2.08  "EMPLOYER CONTRIBUTION ACCOUNT" means a separate account maintained on
      behalf of a Member, to which Employer contributions made in accordance
      with Section 4.03, together with investment gains and losses thereon, are
      allocated.

2.09  "FUND" means the fund established pursuant to the Plan and the Funding
      Agreement, to which all contributions under the Plan are made, and from
      which all entitlements under the Plan are to be paid.

2.10  "FUNDING AGENT" means an insurance company or trust company appointed by
      the Company from time to time to hold and administer the Fund, and
      includes any combinations or successors thereof. As of February 1, 2002,
      the Funding Agent is The Manufacturers Life Insurance Company.

2.11  "FUNDING AGREEMENT(S)" means such agreement or agreements now or hereafter
      entered into between the Company and the Funding Agent for purposes of the
      Plan, as may be in effect at the relevant time. As of February 1, 2002,
      the Funding Agreement for the Plan is Group Policy No. 20000470 issued by
      The Manufacturers Life Insurance Company.

                                        4
<Page>

2.12  "INCOME TAX ACT" means the Income Tax Act (Canada), Statutes of Canada and
      the Regulations thereunder as amended or replaced from time to time.

2.13  "MEMBER" means an Employee who has satisfied the eligibility and
      participation conditions under Section 3, who maintains eligible status
      and who continues to be entitled to benefits or has rights under the Plan.
      "Member" excludes a former Member by whom or in respect of whom all monies
      to which the Member was entitled under all portions of the Plan have been
      paid or transferred in accordance with Section 8.01 or Section 9.04.

Task set:
(1) List every term that the plan definitions excerpt defines, using its heading wording.
(2) Answer these questions from the plan definitions excerpt:
(a) Which company is named as the Funding Agent as of February 1, 2002?
(b) What is the number of the group policy that serves as the Funding Agreement?
(c) Employer contributions to the Employer Contribution Account are made in accordance with which section?
(3) Carry on the plan definitions text from the point where it ends.
The material that comes after this text isn't needed for any of the tasks.

Supplied material:
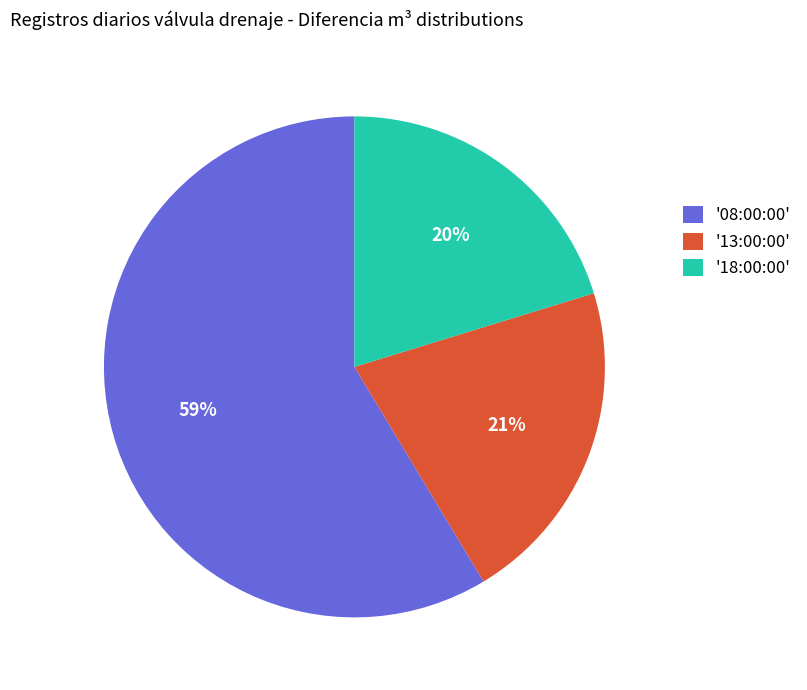

Is it true that '13:00:00' is 21% of the pie?

True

Results for the exercise:
(1)
- EMPLOYER CONTRIBUTION ACCOUNT
- FUND
- FUNDING AGENT
- FUNDING AGREEMENT(S)
- INCOME TAX ACT
- MEMBER

(2)
(a) The Manufacturers Life Insurance Company
(b) Group Policy No. 20000470
(c) Section 4.03

(3)
2.14  "MEMBER CONTRIBUTION ACCOUNT" means a separate account maintained on
      behalf of a Member, to which Member basic contributions made to the Plan
      in accordance with Section 4.01, together with investment gains and losses
      thereon, are allocated.

2.15  "PLAN YEAR" means the calendar year.

2.16  "PLAN" means the DRAXIS Retirement Savings Program, as amended from time
      to time, which consists of a group RRSP established pursuant to the terms
      of the Income Tax Act.

2.17  "RETIREMENT ACCOUNT" means the aggregate of the Member's Employer
      Contribution Account, Member Contribution Account and Voluntary
      Contribution Account balances.

2.18  "RRSP" means a retirement savings plan that is registered pursuant to
      Section 146 of the Income Tax Act.

2.19  "SPOUSE" means a Member's spouse or common law partner, as defined under
      the Income Tax Act.

                                        5
<Page>

2.20  "SPOUSAL ACCOUNT" means an account held for the Spouse of a Member under
      the Plan.

2.21  "UNIT" means a proportionate share in the value of a market based fund in
      which a Member invests.

2.22  "VALUATION DATE" shall mean the date on which the value of a Member's
      Employer Contribution Account, Member Contribution Account and Voluntary
      Contribution Account are determined, and shall be any business day of each
      month, or such other date as the Funding Agent may determine.

2.23  "VOLUNTARY CONTRIBUTION ACCOUNT" means a separate account maintained on
      behalf of a Member, to which Member contributions made to the Plan in
      accordance with Section 4.02, together with investment gains and losses
      thereon, are allocated.

In this Plan document, reference to the male gender will include reference to
the female gender, unless the context otherwise requires, and vice versa. Words
importing the singular number may be construed to extend to include the plural
number and vice versa, as the context shall require.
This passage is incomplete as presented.